Hey amigo.............said what I said as a general reply. OK, I see now that it tailed under previous posts. Not a personal diatribe. It seems that we are a might touchy about "condemning someone etc etc". As I said, no offense meant and if you can find it in your heart, please forgive me.
Not having any first hand knowledge of your wares am in no way stating their worth or lack thereof or maligning their ability to align............in a vertical plane.
What I did mention was that the Burris Sigs allow for windage as well as vertical. The Hawkes being one piece would indeed keep the rings on the same plane - vertically and that's a good thing. Still a potentially partial fix should there be a windage "situation" that needs more correction than the user would want to crank into his scope - with the idea of centering up the erector tube within the outer tube, i.e. windage.
Yes "ve haf vays" of correcting windage, starting with the ring, depending on type by shimming one side or the other. I'd probably set it up in the mill, indicate true in relation to the base, mount the rings, indicate to same surface on front and back (the inner surface as the outer is immaterial and everything has a mfrg tolerance). A lot of fun for those who have access to the equipment and very time consuming.

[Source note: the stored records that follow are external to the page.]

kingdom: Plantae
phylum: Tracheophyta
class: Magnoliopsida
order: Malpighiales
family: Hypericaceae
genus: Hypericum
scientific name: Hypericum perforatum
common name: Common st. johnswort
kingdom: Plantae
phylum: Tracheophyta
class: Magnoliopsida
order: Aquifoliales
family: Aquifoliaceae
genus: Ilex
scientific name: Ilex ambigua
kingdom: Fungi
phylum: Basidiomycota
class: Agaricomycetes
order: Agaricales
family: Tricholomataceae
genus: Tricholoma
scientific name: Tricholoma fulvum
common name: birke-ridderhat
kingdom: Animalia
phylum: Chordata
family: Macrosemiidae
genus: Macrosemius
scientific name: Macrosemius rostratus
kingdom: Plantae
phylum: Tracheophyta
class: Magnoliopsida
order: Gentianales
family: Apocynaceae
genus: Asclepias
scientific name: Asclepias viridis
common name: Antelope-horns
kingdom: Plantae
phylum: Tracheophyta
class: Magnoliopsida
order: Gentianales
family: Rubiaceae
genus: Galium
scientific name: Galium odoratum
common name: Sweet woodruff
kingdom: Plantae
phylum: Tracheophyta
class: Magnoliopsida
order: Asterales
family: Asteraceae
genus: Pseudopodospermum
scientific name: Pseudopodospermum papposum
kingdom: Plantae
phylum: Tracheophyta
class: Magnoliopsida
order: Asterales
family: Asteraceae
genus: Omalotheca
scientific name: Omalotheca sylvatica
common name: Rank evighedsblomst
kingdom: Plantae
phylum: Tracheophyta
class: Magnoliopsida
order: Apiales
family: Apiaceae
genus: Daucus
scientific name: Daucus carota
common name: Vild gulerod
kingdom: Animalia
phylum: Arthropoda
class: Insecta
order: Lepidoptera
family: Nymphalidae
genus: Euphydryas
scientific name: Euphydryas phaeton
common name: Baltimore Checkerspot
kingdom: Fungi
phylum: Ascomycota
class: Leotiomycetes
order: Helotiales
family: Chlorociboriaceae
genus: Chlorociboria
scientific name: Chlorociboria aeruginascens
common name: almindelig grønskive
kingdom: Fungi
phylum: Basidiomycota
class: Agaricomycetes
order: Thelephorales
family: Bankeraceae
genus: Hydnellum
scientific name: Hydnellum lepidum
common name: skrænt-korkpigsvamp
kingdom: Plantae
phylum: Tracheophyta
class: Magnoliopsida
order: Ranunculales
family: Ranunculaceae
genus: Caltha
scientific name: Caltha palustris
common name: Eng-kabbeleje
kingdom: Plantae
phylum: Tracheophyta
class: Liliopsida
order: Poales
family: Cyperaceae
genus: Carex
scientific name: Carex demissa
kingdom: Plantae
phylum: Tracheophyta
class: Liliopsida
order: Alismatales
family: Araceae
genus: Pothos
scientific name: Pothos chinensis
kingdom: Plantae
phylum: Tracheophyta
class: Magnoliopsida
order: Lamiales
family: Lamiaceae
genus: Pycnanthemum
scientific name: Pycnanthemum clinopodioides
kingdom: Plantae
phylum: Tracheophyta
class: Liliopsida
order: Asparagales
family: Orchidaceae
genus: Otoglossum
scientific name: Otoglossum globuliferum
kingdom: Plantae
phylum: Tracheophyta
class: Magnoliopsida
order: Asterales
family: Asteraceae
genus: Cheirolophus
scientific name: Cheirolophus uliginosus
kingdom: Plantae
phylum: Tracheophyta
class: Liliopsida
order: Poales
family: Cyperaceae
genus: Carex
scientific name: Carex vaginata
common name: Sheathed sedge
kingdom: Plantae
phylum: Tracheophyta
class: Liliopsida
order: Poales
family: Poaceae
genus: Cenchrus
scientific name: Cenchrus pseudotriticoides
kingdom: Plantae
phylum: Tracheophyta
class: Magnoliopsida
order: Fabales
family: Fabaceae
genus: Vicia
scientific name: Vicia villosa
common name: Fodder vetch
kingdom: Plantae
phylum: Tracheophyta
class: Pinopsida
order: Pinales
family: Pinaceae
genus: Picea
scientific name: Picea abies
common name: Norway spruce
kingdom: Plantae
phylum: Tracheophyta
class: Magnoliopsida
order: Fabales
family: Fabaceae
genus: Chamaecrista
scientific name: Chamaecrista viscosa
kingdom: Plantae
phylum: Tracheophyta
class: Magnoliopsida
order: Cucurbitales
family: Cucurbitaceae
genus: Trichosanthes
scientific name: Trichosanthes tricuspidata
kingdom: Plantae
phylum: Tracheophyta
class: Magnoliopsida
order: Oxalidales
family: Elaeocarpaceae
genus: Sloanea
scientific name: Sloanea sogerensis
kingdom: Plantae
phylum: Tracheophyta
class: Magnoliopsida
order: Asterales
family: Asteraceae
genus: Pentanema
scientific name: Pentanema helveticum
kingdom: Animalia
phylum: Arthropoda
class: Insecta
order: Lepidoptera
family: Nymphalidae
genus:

Was mounting a Bushie 4200 last w/e and did NOT have my fav rings. Had some Redfields iirc that had a screw on both sides so the chance for error was great in windage misalignment. I bottomed ea screw on one side and backed off exactly two turns - the threads being a fine enought pitch that it should bring me within a couple of thou of being equal. Shot my Izzy 46M for groups/pellet likes. Trust me, I didn't crank the tube tight in the rings even though I felt reasonably secure with my methodology. Being an SSP, my concerns were minimal re recoil and scope movement.
Some BR folks like to lap their rings, and shoot for 70+% contact. To each his own. However, paying $35-45 for a set of rings with inserts, does away with shimming. Now, shimming. How many have shim stock at the ready? You know, .001, .002, .005 etc etc? I can make bolts all day but it sure is cheaper to go to the hardware store and buy'em by the sack. Same with diddling around with pop cans, tape that compresses, plastic or stainless shim stock and then only knowing if things are truly aligned by using an indicator either before to know how much shim stock is required or afterward hoping that what is put in is enough.
As I said, the inserts, a gimbal mount principle just don't care about no steenking .015"..............the tube is securely, and lovingly embraced, never to be marred even when my calcs may have been off .010 or more for the remedy. I've never marred a scope yet and hope I don't thru mental error..........cause that's what it will be, not the rings I use.
Now for a freebie for those who don't know this l'il trick. To help prevent the scope from moving under recoil with regular rings, take ye olde Scotch type clear tape and line the rings and razor off the excess. Just something an old BR shooter passed on.